The repeated nature of the game affects naïve and rational students differently. The naïve students didn't realise that blackmail was an option at all, so from their perspective nothing has changed. The rational students may be tempted to engage in some contract cheating, even though they realise that the cheating service could engage in blackmail.

Of course, you can probably see where all this is going. The repeated game where the cheating service avoids engaging in blackmail only exists in an infinitely repeated game. However, this game is not infinitely repeated, because eventually the student is going to graduate, after which they won't need the contract cheating service any more. The contract cheating service has a strong incentive to string the student along, extracting fees from each assessment, and collecting evidence of the student's cheating, before blackmailing them in the last play of the game (which might even be after the student has graduated!).

In this finitely repeated game, the naïve students are hurt tremendously. At least if the game was not repeated, they get blackmailed in the first play. However, this finitely repeated game maximises the profits of the cheating service, by keeping the naïve student in the game until the very end. For the rational students, hopefully they are rational enough not only to recognise the possibility of blackmail, but also the end of game problem.

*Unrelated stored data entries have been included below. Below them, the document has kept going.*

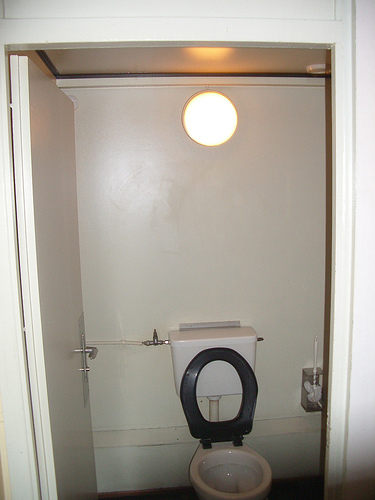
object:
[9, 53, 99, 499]
door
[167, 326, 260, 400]
tank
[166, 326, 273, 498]
toilet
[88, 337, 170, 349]
pipe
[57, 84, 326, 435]
wall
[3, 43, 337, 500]
bathroom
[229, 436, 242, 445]
hinges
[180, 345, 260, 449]
black seat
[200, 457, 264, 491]
water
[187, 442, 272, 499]
toilet bowl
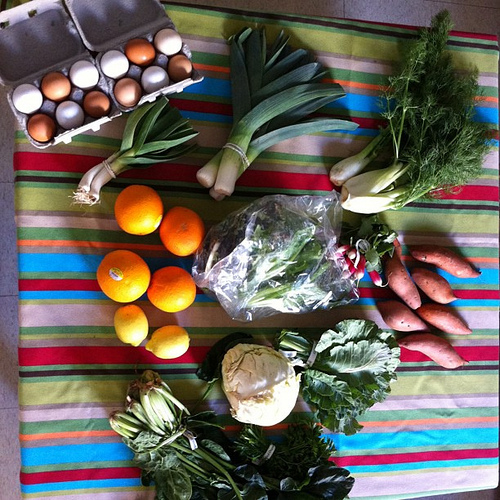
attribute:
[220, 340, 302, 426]
cabbage — green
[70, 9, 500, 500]
vegetables — green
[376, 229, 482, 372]
sweet potatoes — oval, red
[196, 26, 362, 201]
fennel — green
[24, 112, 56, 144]
egg — brown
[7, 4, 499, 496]
fabric — colorful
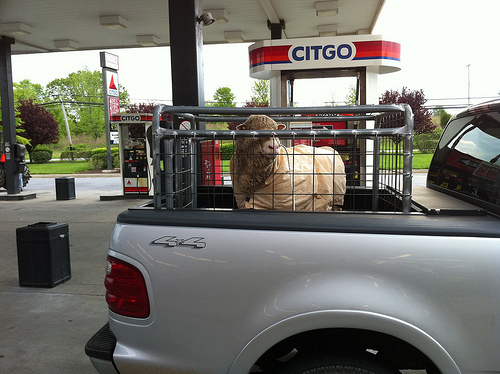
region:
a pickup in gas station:
[0, 2, 497, 370]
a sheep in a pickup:
[80, 84, 499, 371]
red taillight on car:
[91, 246, 163, 326]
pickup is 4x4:
[133, 220, 221, 265]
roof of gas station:
[1, 0, 392, 68]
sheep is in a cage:
[143, 90, 418, 207]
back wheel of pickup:
[243, 319, 438, 371]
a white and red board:
[95, 50, 128, 173]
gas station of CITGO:
[243, 28, 407, 77]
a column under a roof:
[163, 3, 210, 103]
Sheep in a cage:
[201, 80, 367, 193]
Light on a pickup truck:
[91, 245, 161, 318]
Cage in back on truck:
[146, 97, 453, 204]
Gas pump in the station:
[102, 95, 154, 211]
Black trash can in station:
[12, 218, 73, 295]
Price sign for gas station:
[98, 53, 128, 167]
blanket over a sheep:
[283, 141, 345, 203]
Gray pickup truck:
[99, 220, 481, 372]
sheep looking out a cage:
[226, 108, 281, 161]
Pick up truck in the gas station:
[115, 153, 390, 368]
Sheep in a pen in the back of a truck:
[145, 102, 417, 209]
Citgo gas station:
[0, 0, 403, 204]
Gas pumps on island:
[108, 108, 157, 199]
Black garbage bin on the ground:
[13, 213, 71, 289]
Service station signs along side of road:
[97, 47, 122, 173]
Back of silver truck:
[83, 100, 498, 372]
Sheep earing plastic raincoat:
[228, 113, 345, 214]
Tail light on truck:
[101, 251, 151, 322]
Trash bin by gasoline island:
[52, 173, 77, 202]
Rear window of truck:
[425, 98, 498, 210]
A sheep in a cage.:
[137, 99, 424, 206]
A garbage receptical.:
[9, 194, 87, 304]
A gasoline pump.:
[91, 104, 166, 197]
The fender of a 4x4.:
[85, 209, 498, 366]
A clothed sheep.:
[141, 94, 455, 228]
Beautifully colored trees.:
[13, 60, 103, 143]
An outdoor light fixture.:
[176, 8, 265, 49]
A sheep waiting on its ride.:
[86, 91, 498, 368]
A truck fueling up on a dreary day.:
[7, 5, 498, 371]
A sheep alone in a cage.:
[151, 101, 430, 250]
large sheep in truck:
[234, 116, 354, 193]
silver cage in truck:
[225, 117, 333, 194]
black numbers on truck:
[143, 233, 238, 279]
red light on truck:
[107, 255, 184, 362]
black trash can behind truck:
[20, 222, 72, 300]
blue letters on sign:
[286, 50, 376, 67]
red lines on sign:
[260, 50, 298, 65]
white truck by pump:
[143, 187, 389, 372]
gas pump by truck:
[266, 59, 406, 119]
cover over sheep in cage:
[186, 105, 363, 210]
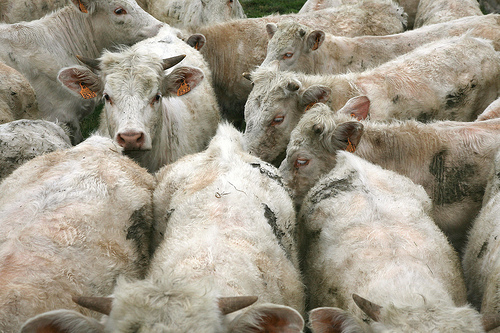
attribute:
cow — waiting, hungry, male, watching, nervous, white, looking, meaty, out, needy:
[54, 23, 223, 174]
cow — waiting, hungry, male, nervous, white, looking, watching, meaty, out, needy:
[240, 28, 500, 168]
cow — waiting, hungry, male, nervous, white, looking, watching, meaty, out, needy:
[279, 94, 498, 248]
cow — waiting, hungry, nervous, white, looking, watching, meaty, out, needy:
[251, 13, 498, 78]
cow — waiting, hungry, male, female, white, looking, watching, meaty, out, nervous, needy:
[177, 1, 413, 128]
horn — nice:
[71, 50, 102, 73]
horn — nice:
[158, 54, 184, 79]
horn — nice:
[313, 123, 325, 136]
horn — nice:
[286, 80, 300, 94]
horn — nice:
[240, 70, 252, 82]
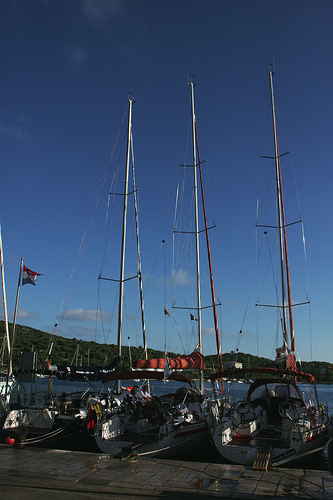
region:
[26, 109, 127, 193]
The sky is blue and clear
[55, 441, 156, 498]
The dock is wooden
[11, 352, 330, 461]
The boats are together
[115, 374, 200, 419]
People are on the boats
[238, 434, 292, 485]
A ramp is coming from the boat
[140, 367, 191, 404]
The water is calm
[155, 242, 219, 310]
The cloud is in the sky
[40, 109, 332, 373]
The sails are tall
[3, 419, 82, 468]
The boat is tied up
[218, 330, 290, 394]
Trees are in the back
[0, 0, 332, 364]
a large area of blue sky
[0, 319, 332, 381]
a large wooded area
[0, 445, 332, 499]
a dock on the water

How can universities help students and mitigate the problem of blackmail from contract cheating services? Most universities now require students to complete an academic integrity module at the start of their studies, which impresses upon them that cheating (of various forms) is not allowed. One component of those programmes should certainly be (as discussed by Yorke et al.) to discuss with students the possibility of blackmail by contract cheating services, and how widespread (and growing) the practice is. At the very least, that will convert naïve students into more rational students by making them realise the full game that they are playing with the contract cheating services.